= Beginning of Section =

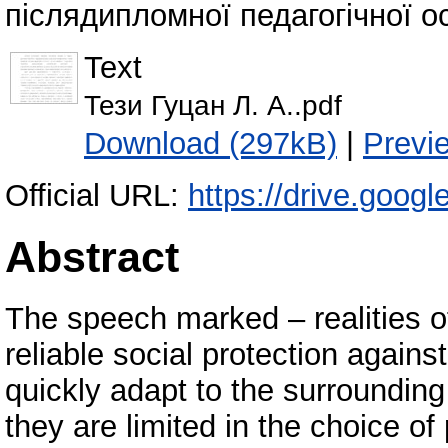
післядипломної педагогічної ос
Text
Тези Гуцан Л. А..pdf
Download (297kB)
|
Previ
Official URL:
https://drive.goo
Abstract
The speech marked – realities of
reliable social protection agains
quickly adapt to the surroundin
they are limited in the choice o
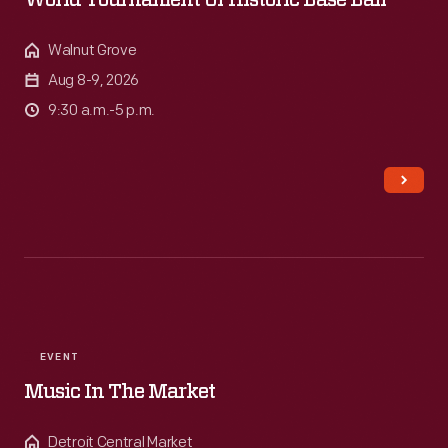
World Tournament Of Historic Base Ball
Walnut Grove
Aug 8-9, 2026
9:30 a.m.-5 p.m.
EVENT
Music In The Market
Detroit Central Market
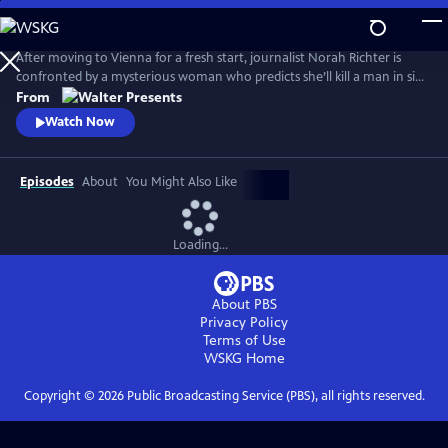
Skip
to
Main
After moving to Vienna for a fresh start, journalist Norah Richter is
Content
confronted by a mysterious woman who predicts she’ll kill a man in six
weeks. As Norah tries to dismiss the prophecy, strange events begin to
From
unravel her reality. From Walter Presents, in German with English
Watch Now
subtitles.
Episodes
About
You Might Also Like
Loading...
About PBS
Privacy Policy
Terms of Use
WSKG
Home
Copyright ©
2026
Public Broadcasting Service (PBS), all rights reserved.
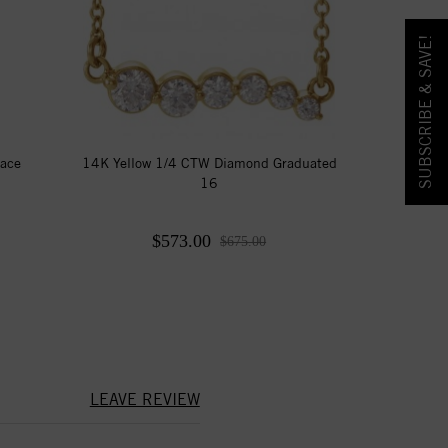
SUBSCRIBE & SAVE!
lace
14K Yellow 1/4 CTW Diamond Graduated
16
$573.00
$675.00
LEAVE REVIEW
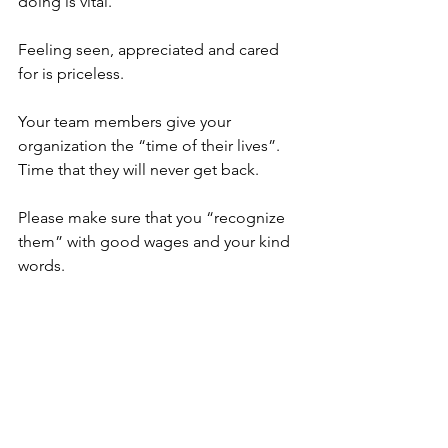
doing is vital. 
Feeling seen, appreciated and cared 
for is priceless.
Your team members give your 
organization the “time of their lives”. 
Time that they will never get back. 
Please make sure that you “recognize 
them” with good wages and your kind 
words. 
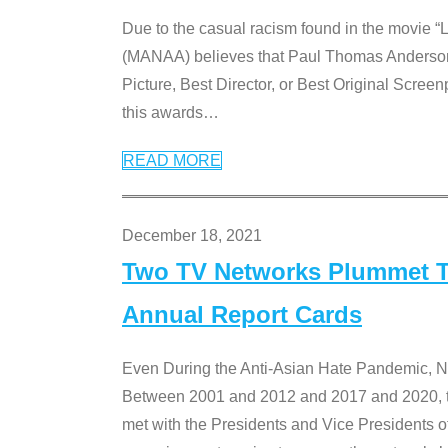
Due to the casual racism found in the movie “
(MANAA) believes that Paul Thomas Anderson’s 
Picture, Best Director, or Best Original Screenp
this awards
…
READ MORE
December 18, 2021
Two TV Networks Plummet To
Annual Report Cards
Even During the Anti-Asian Hate Pandemic,
Between 2001 and 2012 and 2017 and 2020, t
met with the Presidents and Vice President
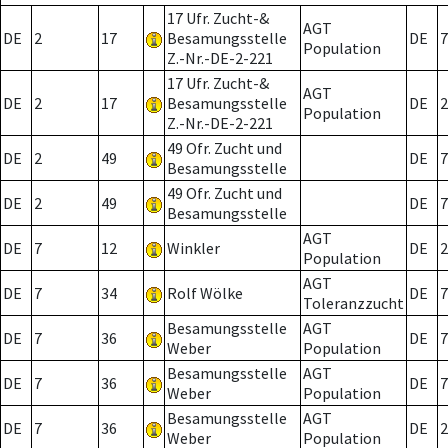
17 Ufr. Zucht-&
AGT
DE
2
17
Besamungsstelle
DE
7
Population
Z.-Nr.-DE-2-221
17 Ufr. Zucht-&
AGT
DE
2
17
Besamungsstelle
DE
2
Population
Z.-Nr.-DE-2-221
49 Ofr. Zucht und
DE
2
49
DE
7
Besamungsstelle
49 Ofr. Zucht und
DE
2
49
DE
7
Besamungsstelle
AGT
DE
7
12
Winkler
DE
2
Population
AGT
DE
7
34
Rolf Wölke
DE
7
Toleranzzucht
Besamungsstelle
AGT
DE
7
36
DE
7
Weber
Population
Besamungsstelle
AGT
DE
7
36
DE
7
Weber
Population
Besamungsstelle
AGT
DE
7
36
DE
2
Weber
Population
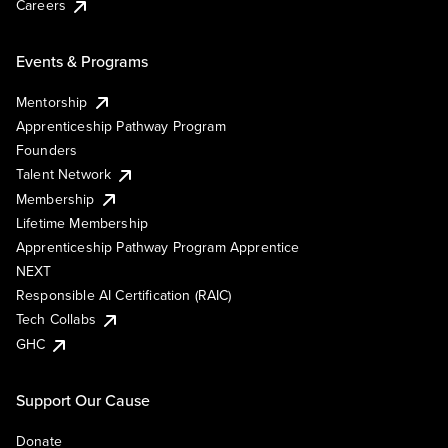
Careers
Events & Programs
Mentorship
Apprenticeship Pathway Program
Founders
Talent Network
Membership
Lifetime Membership
Apprenticeship Pathway Program Apprentice
NEXT
Responsible AI Certification (RAIC)
Tech Collabs
GHC
Support Our Cause
Donate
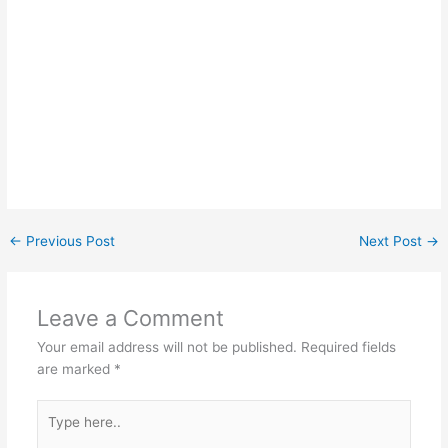
←
Previous Post
Next Post
→
Leave a Comment
Your email address will not be published.
Required fields
are marked
*
Type
here..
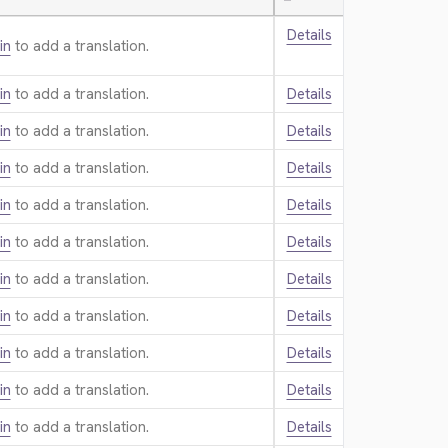
—
Details
in
to add a translation.
in
to add a translation.
Details
in
to add a translation.
Details
in
to add a translation.
Details
in
to add a translation.
Details
in
to add a translation.
Details
in
to add a translation.
Details
in
to add a translation.
Details
in
to add a translation.
Details
in
to add a translation.
Details
in
to add a translation.
Details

= End of Section =

■ WORK ORDER
Reproduce the lines verbatim from the start of the items through the line that contains "LEAVE REVIEW", including that line. Omit the pictures from your reply.

■ TASK RESULT
післядипломної педагогічної ос
Text
Тези Гуцан Л. А..pdf
Download (297kB)
|
Previ
Official URL:
https://drive.goo
Abstract
The speech marked – realities of
reliable social protection agains
quickly adapt to the surroundin
they are limited in the choice o
World Tournament Of Historic Base Ball
Walnut Grove
Aug 8-9, 2026
9:30 a.m.-5 p.m.
EVENT
Music In The Market
Detroit Central Market
Skip
to
Main
After moving to Vienna for a fresh start, journalist Norah Richter is
Content
confronted by a mysterious woman who predicts she’ll kill a man in six
weeks. As Norah tries to dismiss the prophecy, strange events begin to
From
unravel her reality. From Walter Presents, in German with English
Watch Now
subtitles.
Episodes
About
You Might Also Like
Loading...
About PBS
Privacy Policy
Terms of Use
WSKG
Home
Copyright ©
2026
Public Broadcasting Service (PBS), all rights reserved.
SUBSCRIBE & SAVE!
lace
14K Yellow 1/4 CTW Diamond Graduated
16
$573.00
$675.00
LEAVE REVIEW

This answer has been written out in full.